Tomorrow (29 June), the Agriculture and Fisheries Council will hold a debate on the future of the Common Fisheries Policy. The European Commission will exchange views with the member states’ fisheries ministers on the options to reform the Common Fisheries Policy. The Commission is likely to present legislative proposals early next year.

The British fishing industry is falling apart. The catch restrictions have been leading to millions of tons of dead fish being dumped back into the sea. The measures for fishery resources management, and the total allowable catch (TAC) and quota system are not operating effectively. The UK fishing fleet has been scrapped by 60 per cent and thousand of jobs have been already lost. According to the Taxpayers Alliance the CFP costs annually to the UK £2.81 billion.

It has been known for a long time that the CFP does not work. The Commission finally admit it, but too little too late! In April 2009, the European Commission has admitted the failure of the EU's Common Fisheries Policy by adopting a Green Paper launching a debate on its reform. The European Commission has stressed that “European fish stocks have been overfished for decades and the fishing fleets remain too large for the available resources” pointing out that “The outcome has been a continuous decrease in the amounts of seafood fished from Europe’s waters: more than half of the fish consumed on the European market is now imported.”

Having referred to the changes made to the CFP in 2002, the Commission noted that “the objectives agreed in 2002 to achieve sustainable fisheries have not been met overall” due to over exploitation of stocks, fleet overcapacity, heavy subsidies, limited economic resilience and a considerable decline in catches by European fishermen. The Commission recalls that most EC fisheries are managed by setting Total Allowable Catches (TACs) of which each Member State obtains a national quota. The Commission has recognised that such system creates “unwanted by-catches when the quota of one species is exhausted while quotas for other species remain, which leaves fishermen with no choice but to discard the fish which they are no longer allowed to land.”

Fisherman, because of the quotas system and the limit amount of fish they are allowed to bring to land, are obliged to discard their fish when they exceed their quotas and when they try to bring it to land they face heavy penalties and criminal prosecution.

It remains to be seen which concrete proposals the Commission will put forward. The Member States have been focus their attention on adaptation of fishing capacities according to available stocks, waste reduction, decentralisation of management, strengthening the control procedures, different approaches for traditional coastal fishing and industrial fishing. There is a general agreement that the CFP must be reformed, but there is no consensus yet on how to reform the TACs and quotas system. Capacity reduction and subsidies are also controversial issues.
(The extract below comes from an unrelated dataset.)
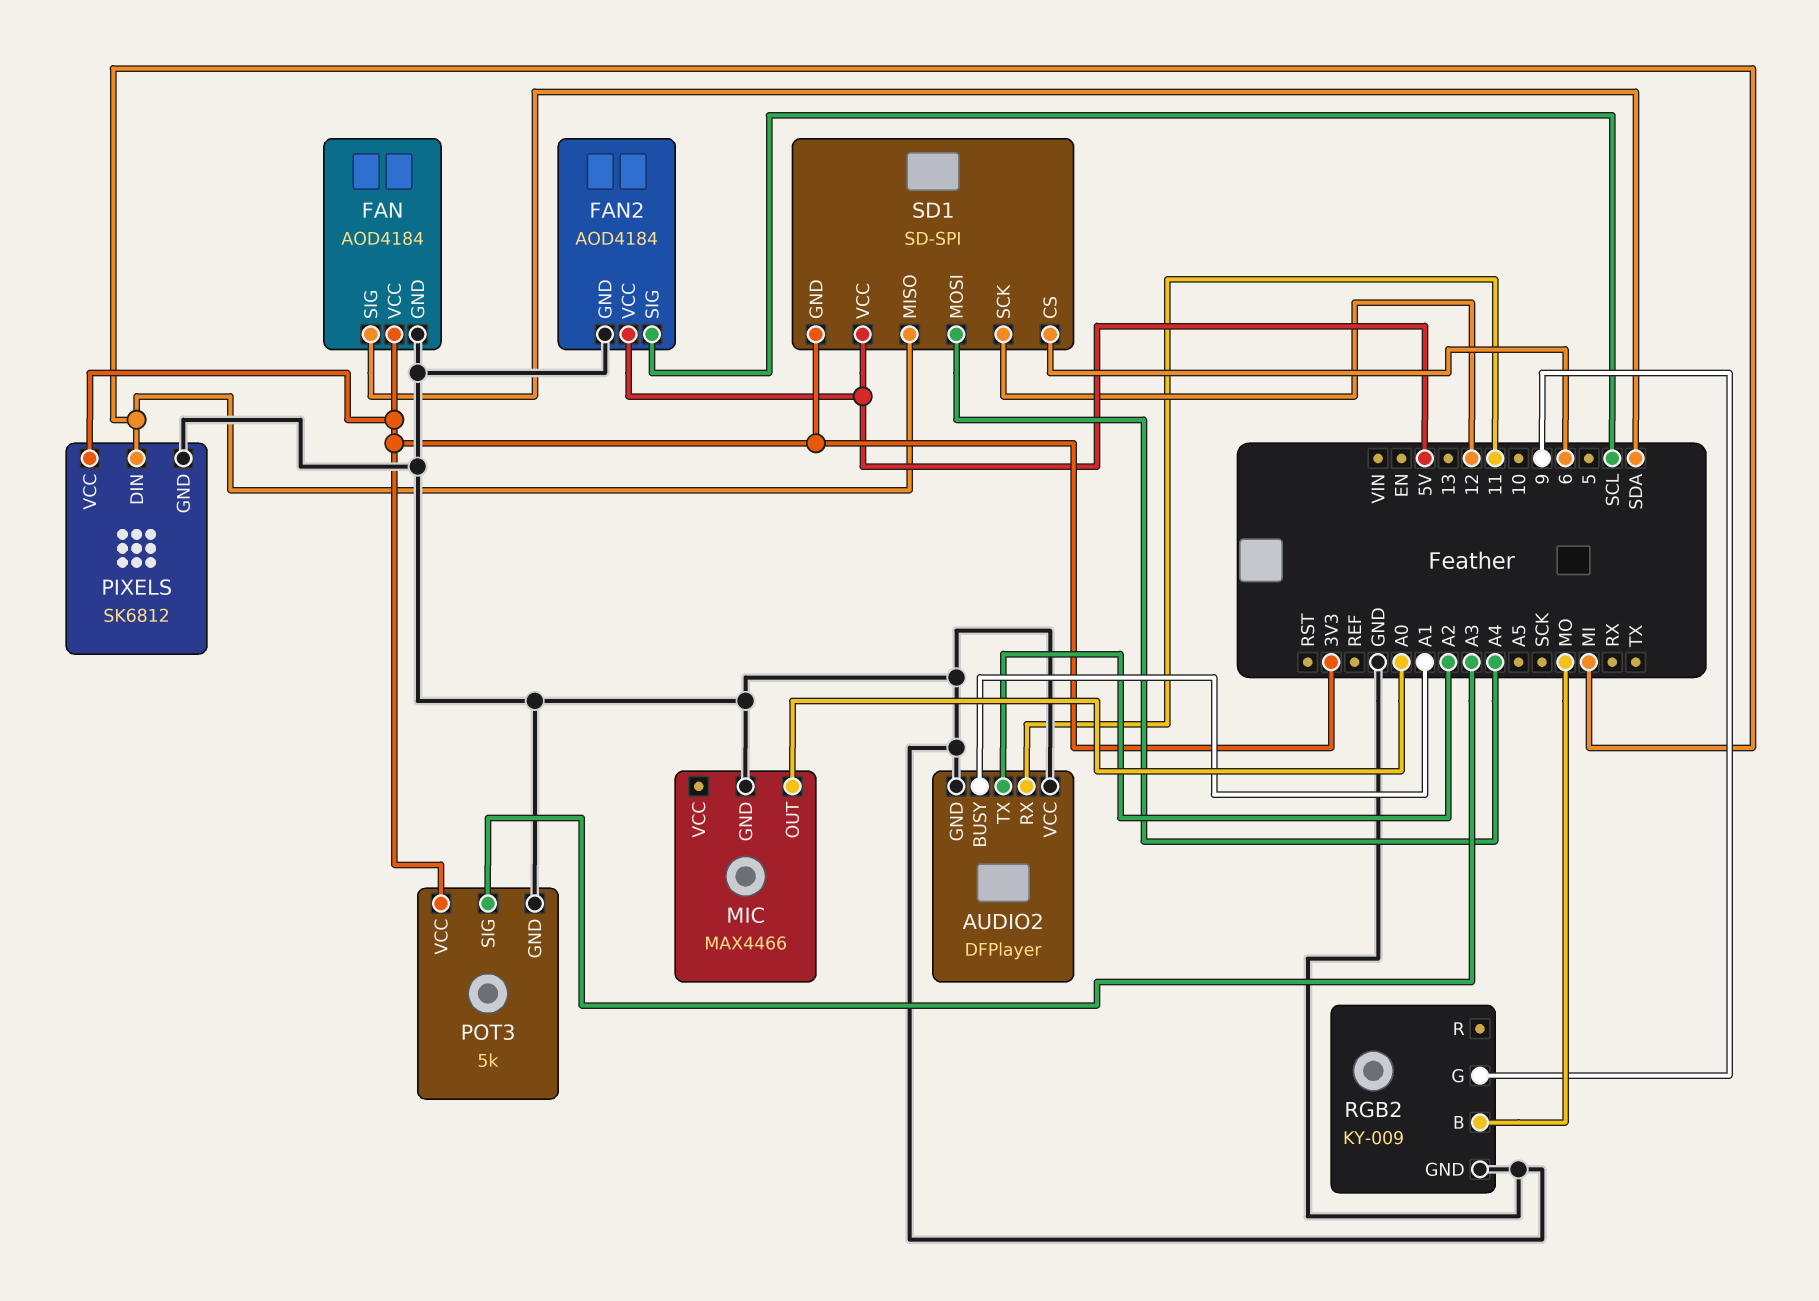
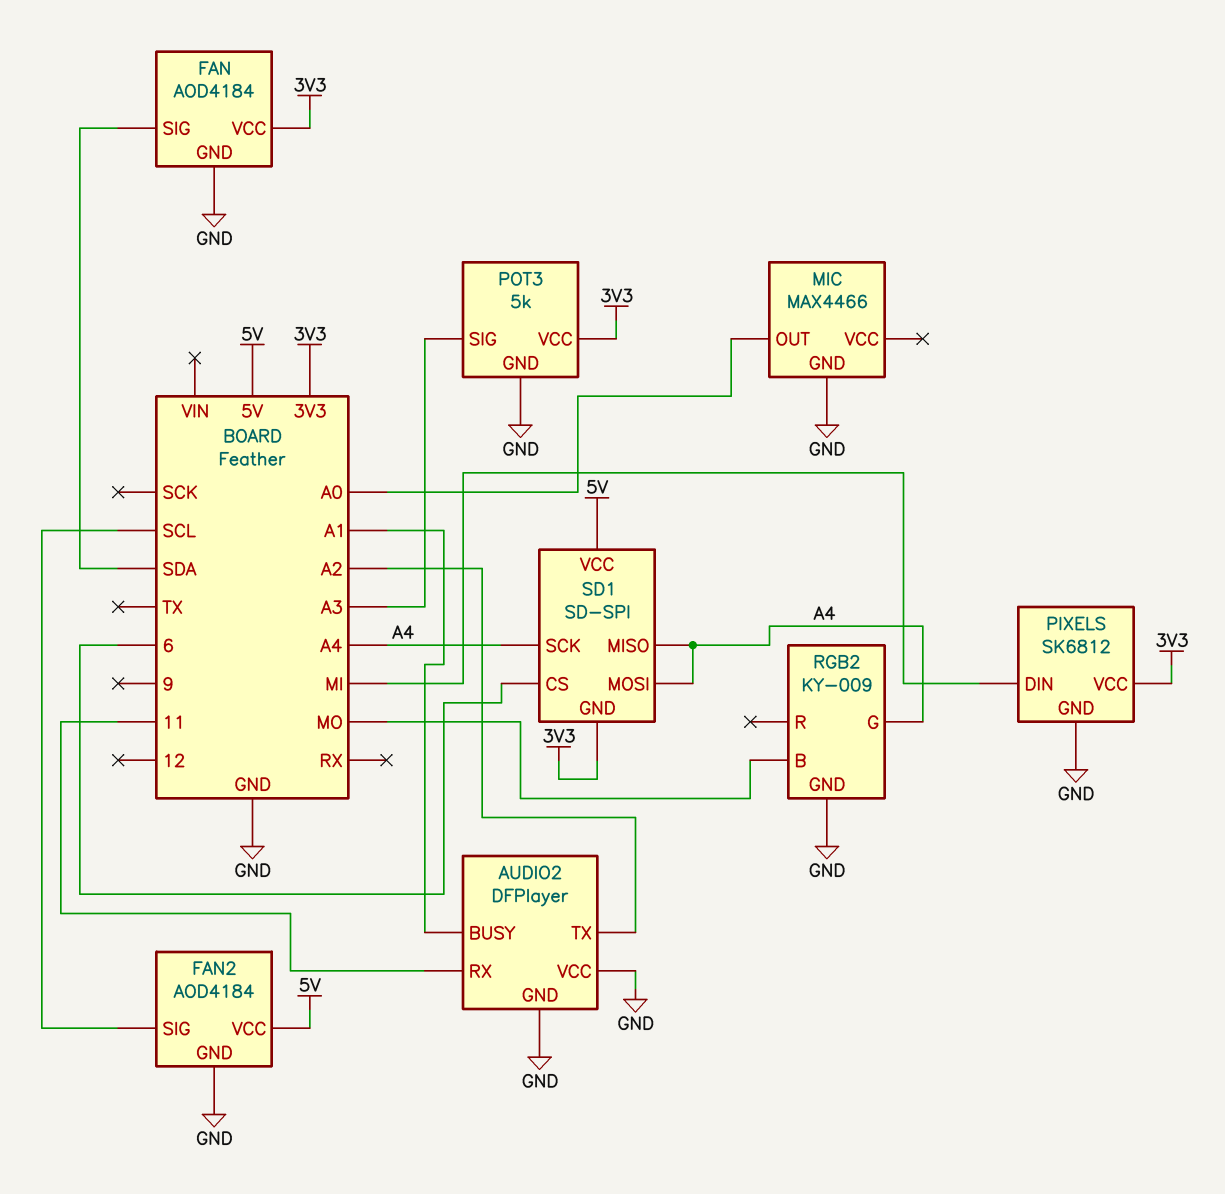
RGB2 pin G: 9 -> A4
SD1 pin MISO: MI -> A4
SD1 pin SCK: 12 -> A4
The Common Fisheries Policy is a shared competence between the EU and the Member States however the conservation of marine biological resources is locked into the Union as it is an exclusive competence. Measures under CFP are decided by QMV in the Council and the main decision making procedure is now, under the Lisbon treaty, the “ordinary legislative procedure” rather than the consultation procedure. A reformed common fisheries policy will not protect British interests. According to the European Commission “a fundamental reform of the CFP and remobilization of the sector can bring about the dramatic change that is needed to reverse the current situation.” However, the time has come to repatriate fisheries policy to Westminster.